[Short exercise] Render each line of the items below as a JSON list of strings, one string per line, skipping any blank lines. Omit the pictures from the output.

(Stored data)
-- BEGIN --

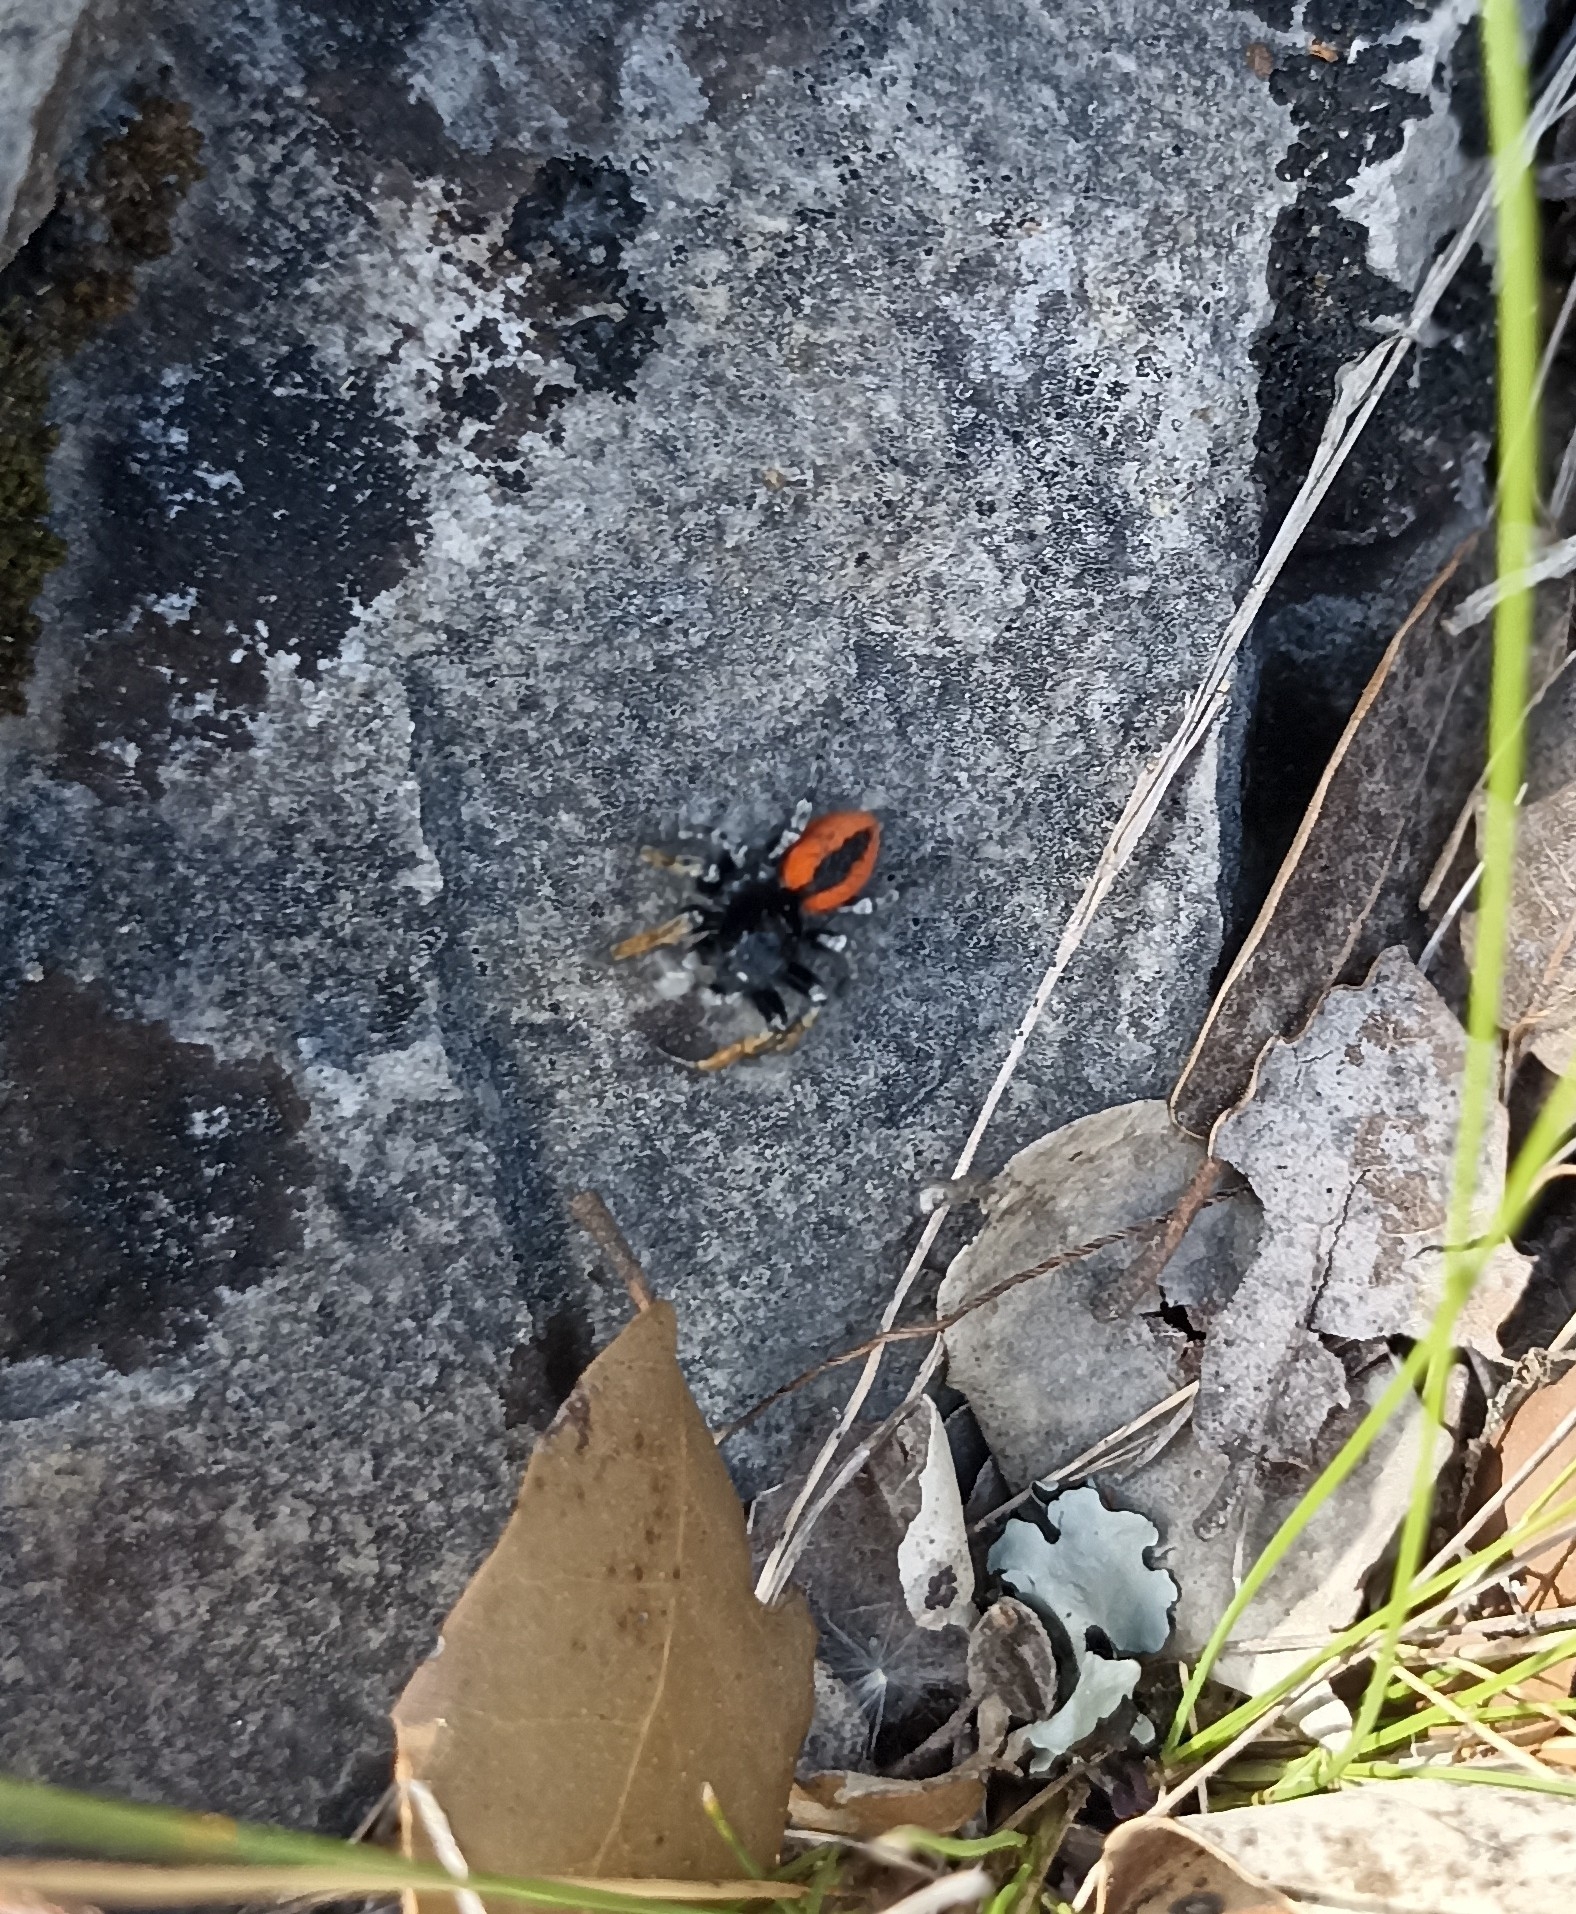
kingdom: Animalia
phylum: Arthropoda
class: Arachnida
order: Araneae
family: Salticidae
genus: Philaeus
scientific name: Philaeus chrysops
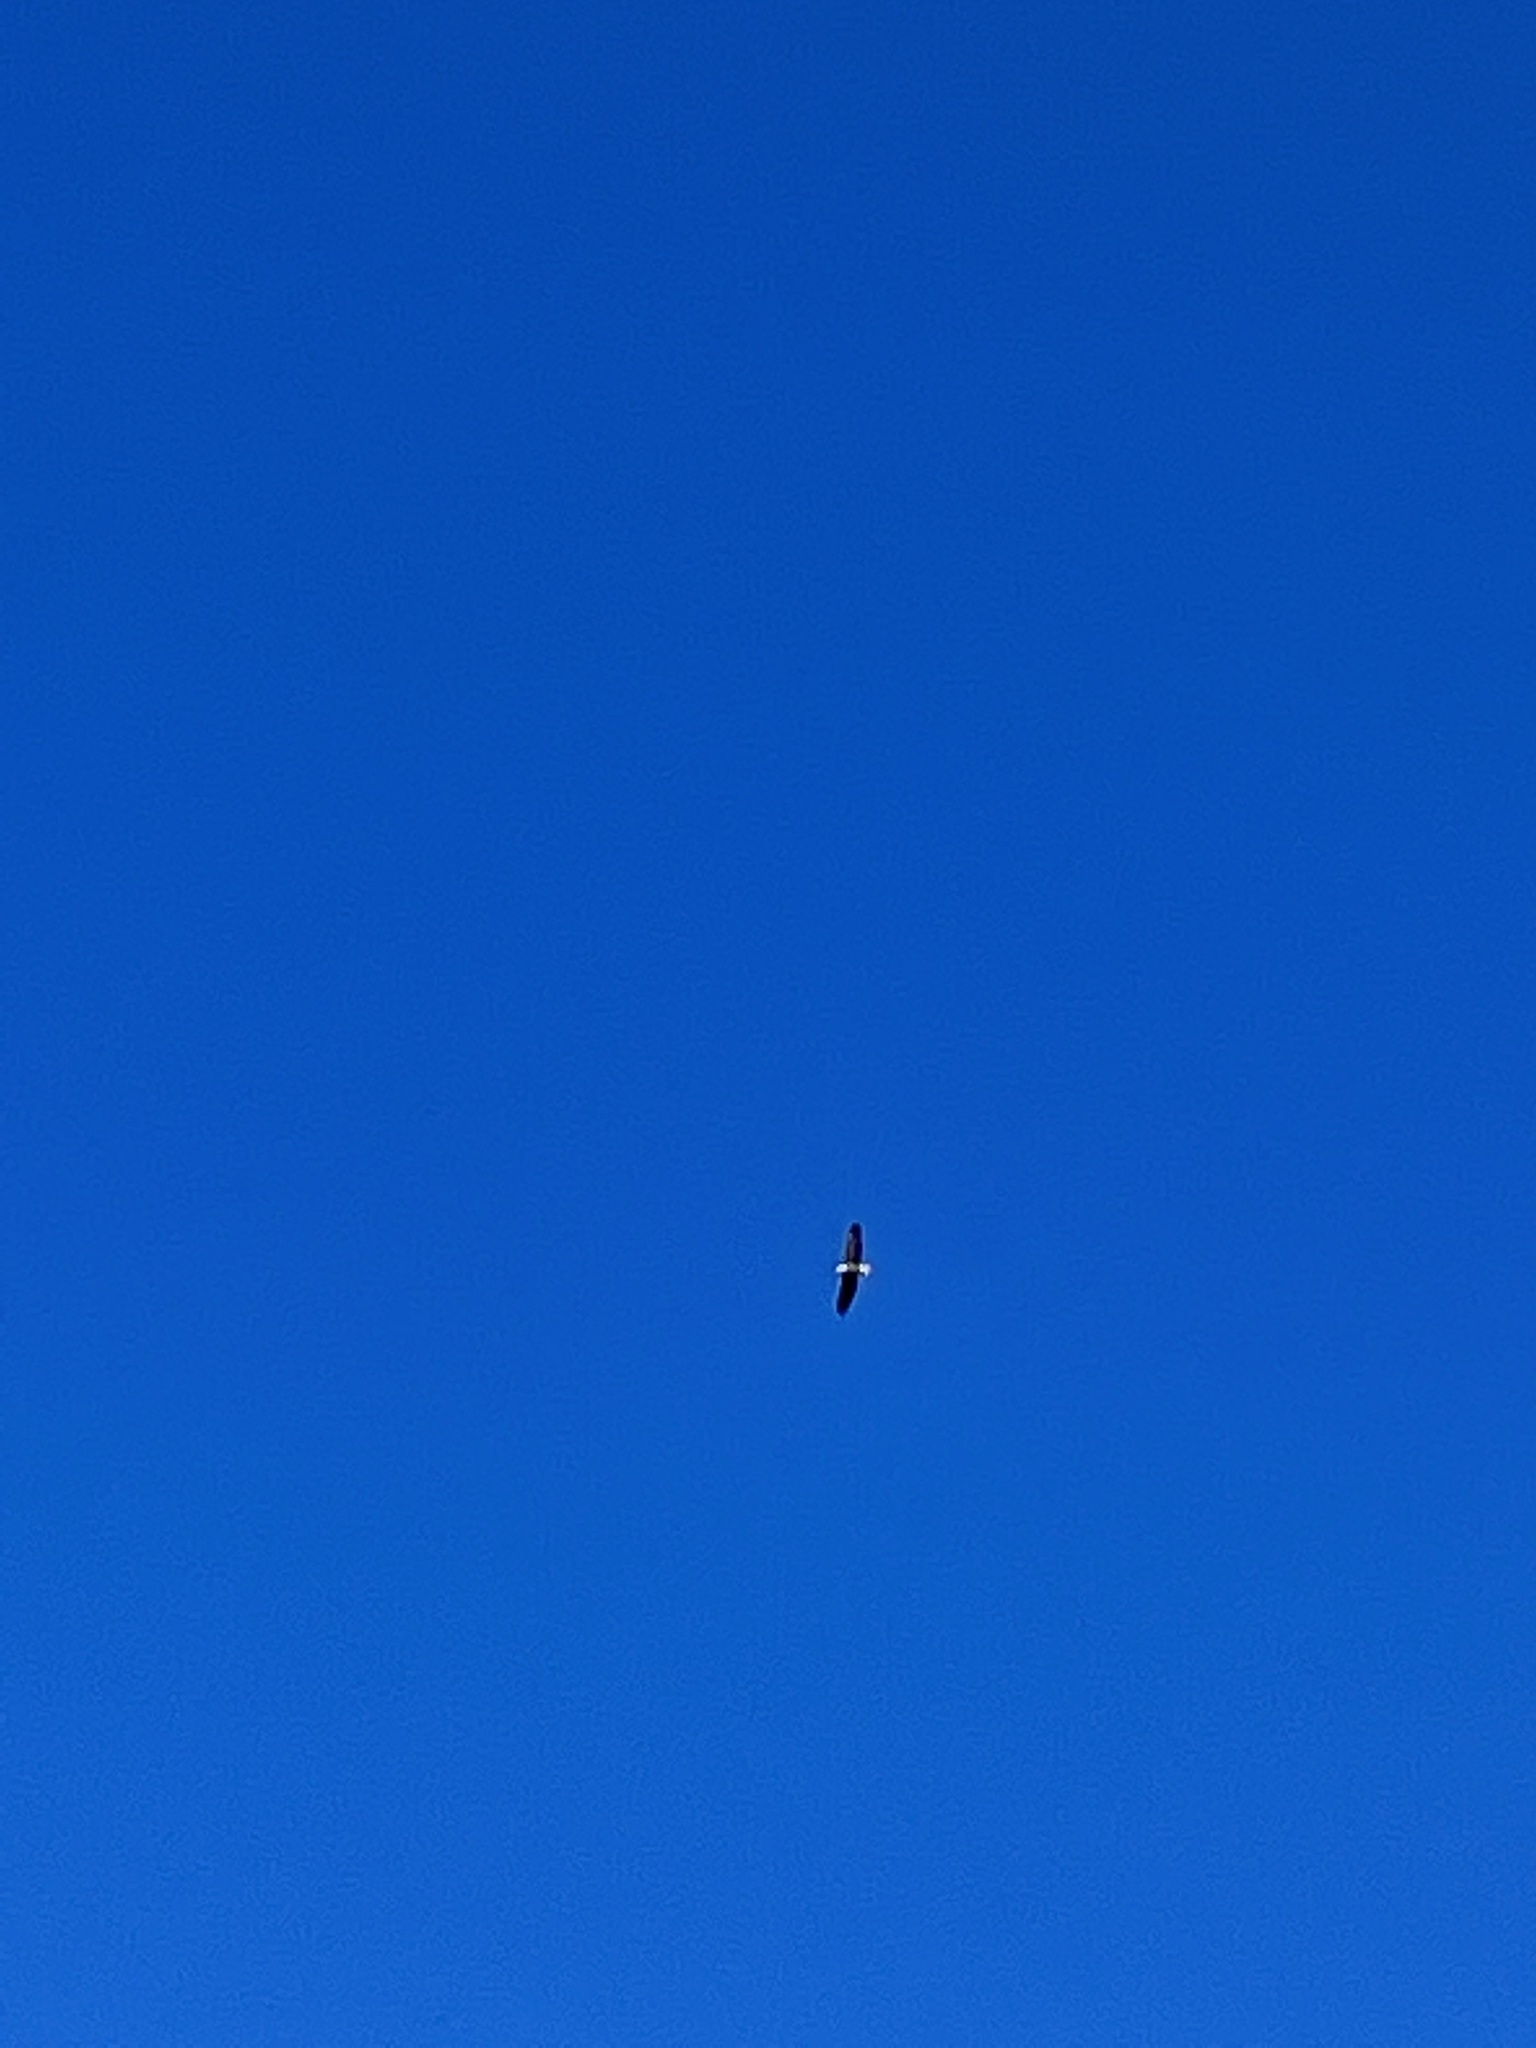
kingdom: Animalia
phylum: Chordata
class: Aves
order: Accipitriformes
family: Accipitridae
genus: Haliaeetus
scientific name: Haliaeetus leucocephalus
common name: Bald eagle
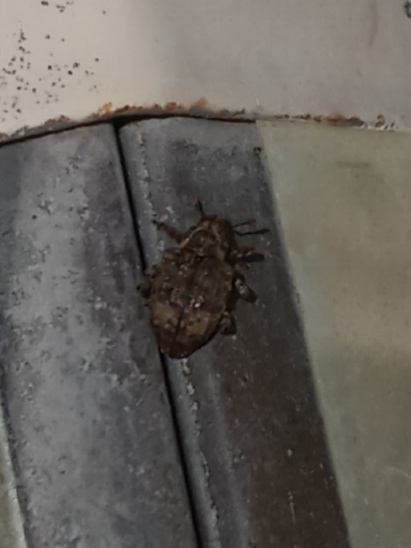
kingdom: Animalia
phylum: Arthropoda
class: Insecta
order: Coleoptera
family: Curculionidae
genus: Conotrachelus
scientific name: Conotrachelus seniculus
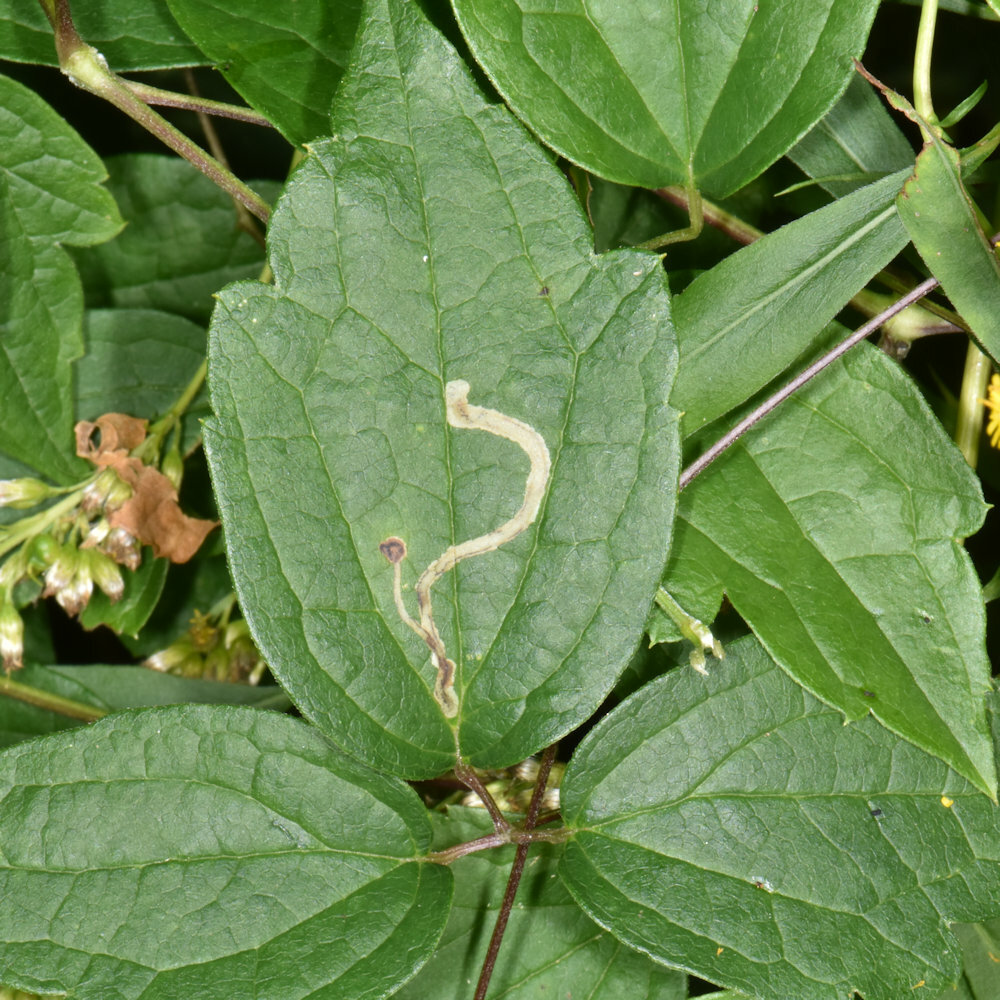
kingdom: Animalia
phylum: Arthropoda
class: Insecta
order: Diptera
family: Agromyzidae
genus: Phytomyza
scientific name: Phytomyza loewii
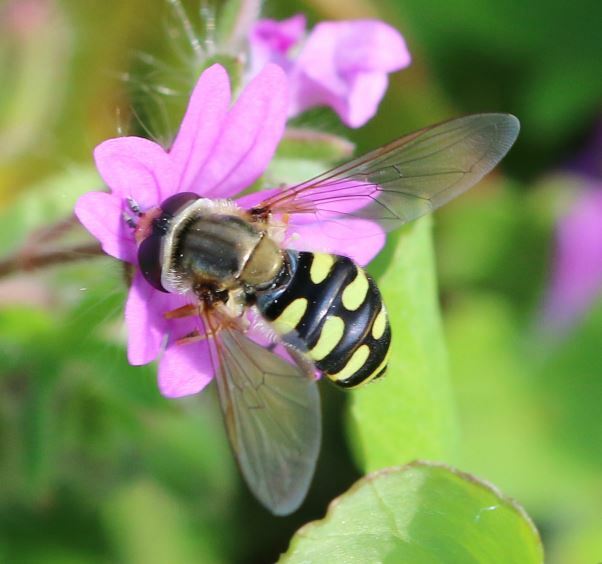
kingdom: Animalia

-- END --

[Solved exercise]
[
  "kingdom: Animalia",
  "phylum: Arthropoda",
  "class: Arachnida",
  "order: Araneae",
  "family: Salticidae",
  "genus: Philaeus",
  "scientific name: Philaeus chrysops",
  "kingdom: Animalia",
  "phylum: Chordata",
  "class: Aves",
  "order: Accipitriformes",
  "family: Accipitridae",
  "genus: Haliaeetus",
  "scientific name: Haliaeetus leucocephalus",
  "common name: Bald eagle",
  "kingdom: Animalia",
  "phylum: Arthropoda",
  "class: Insecta",
  "order: Coleoptera",
  "family: Curculionidae",
  "genus: Conotrachelus",
  "scientific name: Conotrachelus seniculus",
  "kingdom: Animalia",
  "phylum: Arthropoda",
  "class: Insecta",
  "order: Diptera",
  "family: Agromyzidae",
  "genus: Phytomyza",
  "scientific name: Phytomyza loewii",
  "kingdom: Animalia"
]